| This article is the problem. It's the same freaking fallacy I see again and again on here - It's simple, easy to understand, and dead fucking wrong. The vast majority of the complexity you're dealing with in modern computing comes from three sources. In the order of impact 1. Networking. It turns out there are real and hard limits on how fast we can pass data around over copper wires. Fiber is better, but you just literally cannot move faster than light, and latency is a big deal when the items you're accessing and changing live somewhere else (and basically everything of value does live somewhere else, or thinks you are "somewhere else"). 2. Security. This is a direct consequence of number 1. When everything is connected, everything is connected. You can't just lock the lab door and call it a day now. 3. Compatibility. This is a direct consequence of both 1 and 2. Value is a consequence of compatibility (this is why a good chunk of you on here still support IE, even though you don't want to). We have more devices, of more kinds than ever before.
We have more people, with more use cases than ever before. There is value in being as compatible as possible with all those devices and people.
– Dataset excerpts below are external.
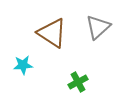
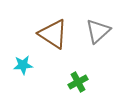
gray triangle: moved 4 px down
brown triangle: moved 1 px right, 1 px down
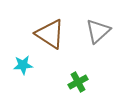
brown triangle: moved 3 px left
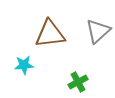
brown triangle: rotated 40 degrees counterclockwise
cyan star: moved 1 px right
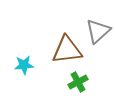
brown triangle: moved 17 px right, 16 px down
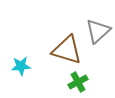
brown triangle: rotated 24 degrees clockwise
cyan star: moved 3 px left, 1 px down
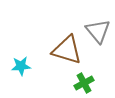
gray triangle: rotated 28 degrees counterclockwise
green cross: moved 6 px right, 1 px down
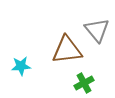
gray triangle: moved 1 px left, 1 px up
brown triangle: rotated 24 degrees counterclockwise
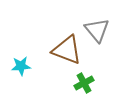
brown triangle: rotated 28 degrees clockwise
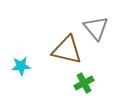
gray triangle: moved 1 px left, 2 px up
brown triangle: rotated 8 degrees counterclockwise
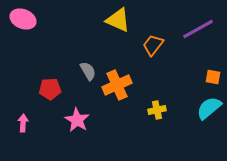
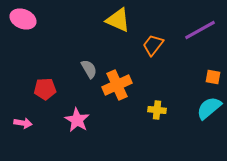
purple line: moved 2 px right, 1 px down
gray semicircle: moved 1 px right, 2 px up
red pentagon: moved 5 px left
yellow cross: rotated 18 degrees clockwise
pink arrow: rotated 96 degrees clockwise
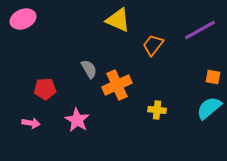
pink ellipse: rotated 45 degrees counterclockwise
pink arrow: moved 8 px right
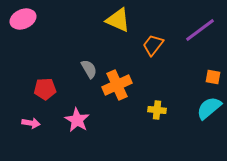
purple line: rotated 8 degrees counterclockwise
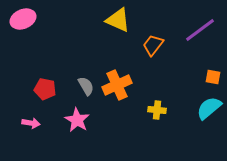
gray semicircle: moved 3 px left, 17 px down
red pentagon: rotated 15 degrees clockwise
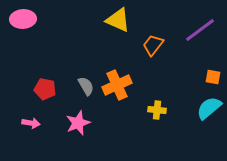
pink ellipse: rotated 20 degrees clockwise
pink star: moved 1 px right, 3 px down; rotated 20 degrees clockwise
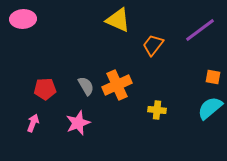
red pentagon: rotated 15 degrees counterclockwise
cyan semicircle: moved 1 px right
pink arrow: moved 2 px right; rotated 78 degrees counterclockwise
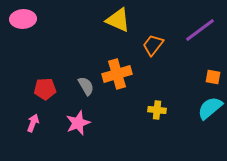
orange cross: moved 11 px up; rotated 8 degrees clockwise
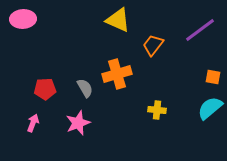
gray semicircle: moved 1 px left, 2 px down
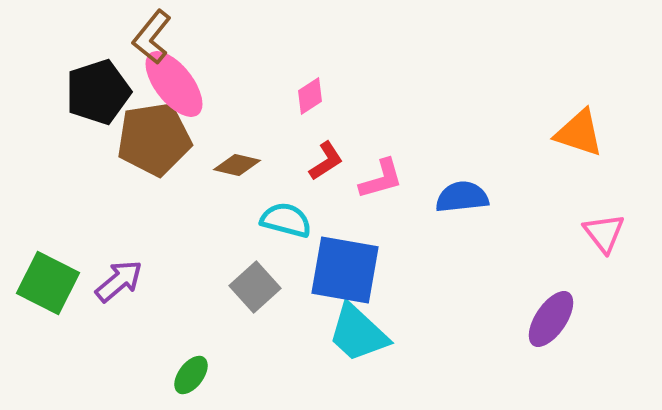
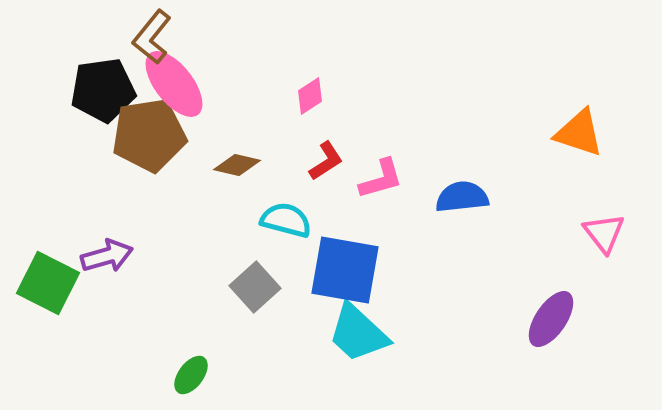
black pentagon: moved 5 px right, 2 px up; rotated 10 degrees clockwise
brown pentagon: moved 5 px left, 4 px up
purple arrow: moved 12 px left, 25 px up; rotated 24 degrees clockwise
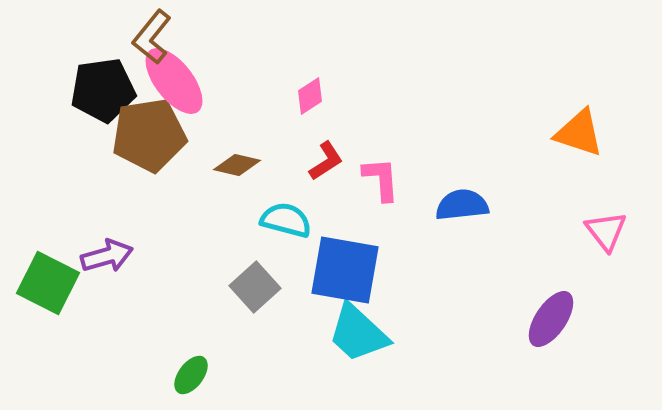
pink ellipse: moved 3 px up
pink L-shape: rotated 78 degrees counterclockwise
blue semicircle: moved 8 px down
pink triangle: moved 2 px right, 2 px up
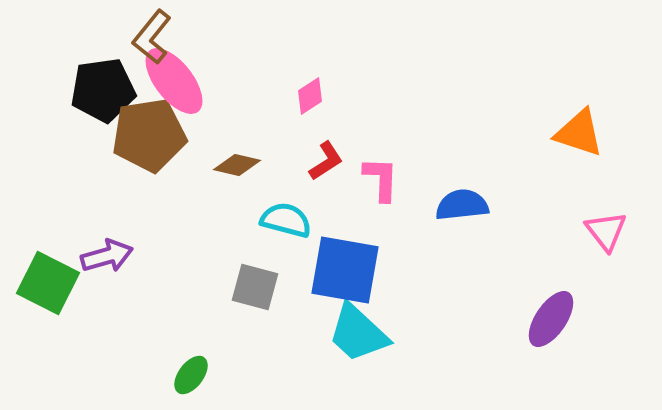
pink L-shape: rotated 6 degrees clockwise
gray square: rotated 33 degrees counterclockwise
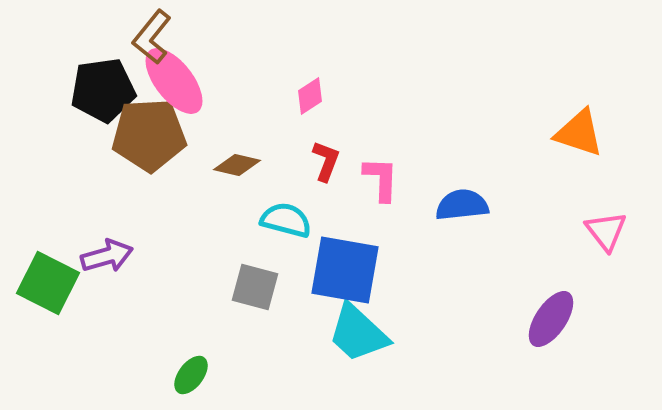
brown pentagon: rotated 6 degrees clockwise
red L-shape: rotated 36 degrees counterclockwise
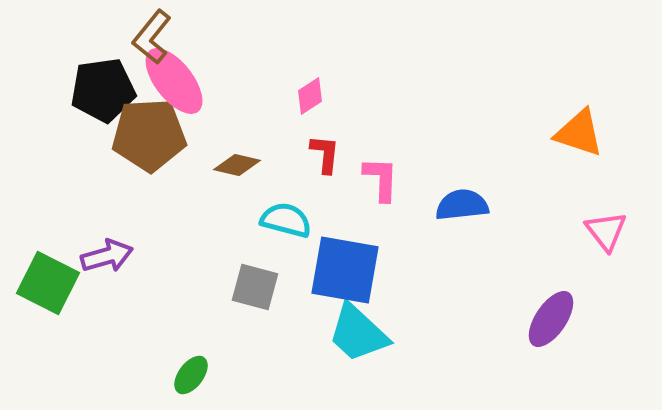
red L-shape: moved 1 px left, 7 px up; rotated 15 degrees counterclockwise
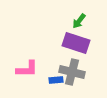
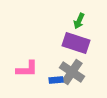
green arrow: rotated 14 degrees counterclockwise
gray cross: rotated 20 degrees clockwise
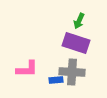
gray cross: rotated 30 degrees counterclockwise
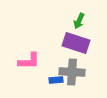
pink L-shape: moved 2 px right, 8 px up
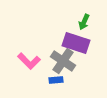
green arrow: moved 5 px right, 1 px down
pink L-shape: rotated 45 degrees clockwise
gray cross: moved 9 px left, 11 px up; rotated 30 degrees clockwise
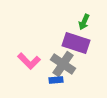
gray cross: moved 3 px down
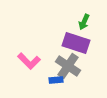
gray cross: moved 5 px right, 2 px down
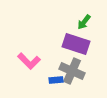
green arrow: rotated 14 degrees clockwise
purple rectangle: moved 1 px down
gray cross: moved 4 px right, 5 px down; rotated 10 degrees counterclockwise
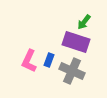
purple rectangle: moved 2 px up
pink L-shape: rotated 70 degrees clockwise
blue rectangle: moved 7 px left, 20 px up; rotated 64 degrees counterclockwise
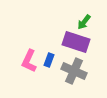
gray cross: moved 2 px right
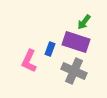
blue rectangle: moved 1 px right, 11 px up
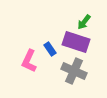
blue rectangle: rotated 56 degrees counterclockwise
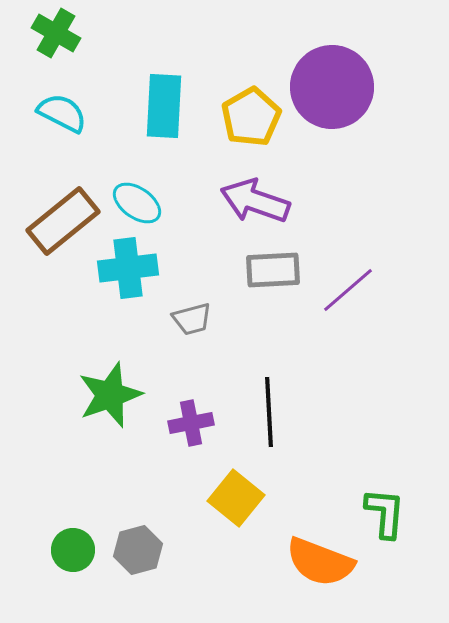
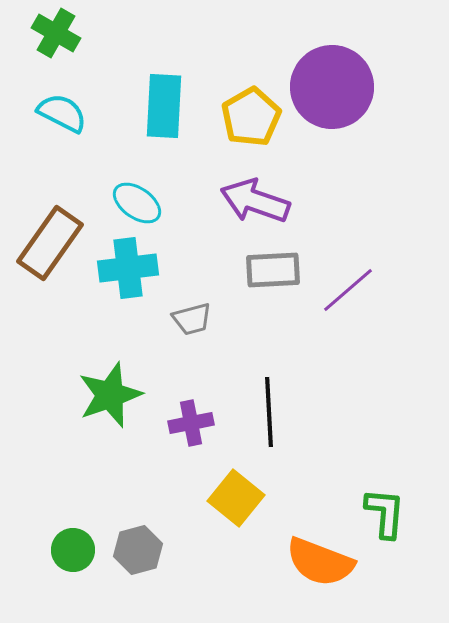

All those devices are connected in ways designed to keep them compatible, but also secure. It turns out this is not an easy task. If you'd like to go wank off over how fast your pre-network, unsecured, unsupported, inaccessible and manually configured systems are, be my guest (oh, and I hope you read english...). The rest of us will continue to produce items of value. |
I don't see how having IDEs implemented in browsers has anything to do with security, the speed of light or compatibility. It's just the lack of constraints allowed by advances in computer hardware.
Most software is written with no performance considerations in mind at first and the performance issues are addressed only when they become visible. However, if there is abundant memory available, why bother?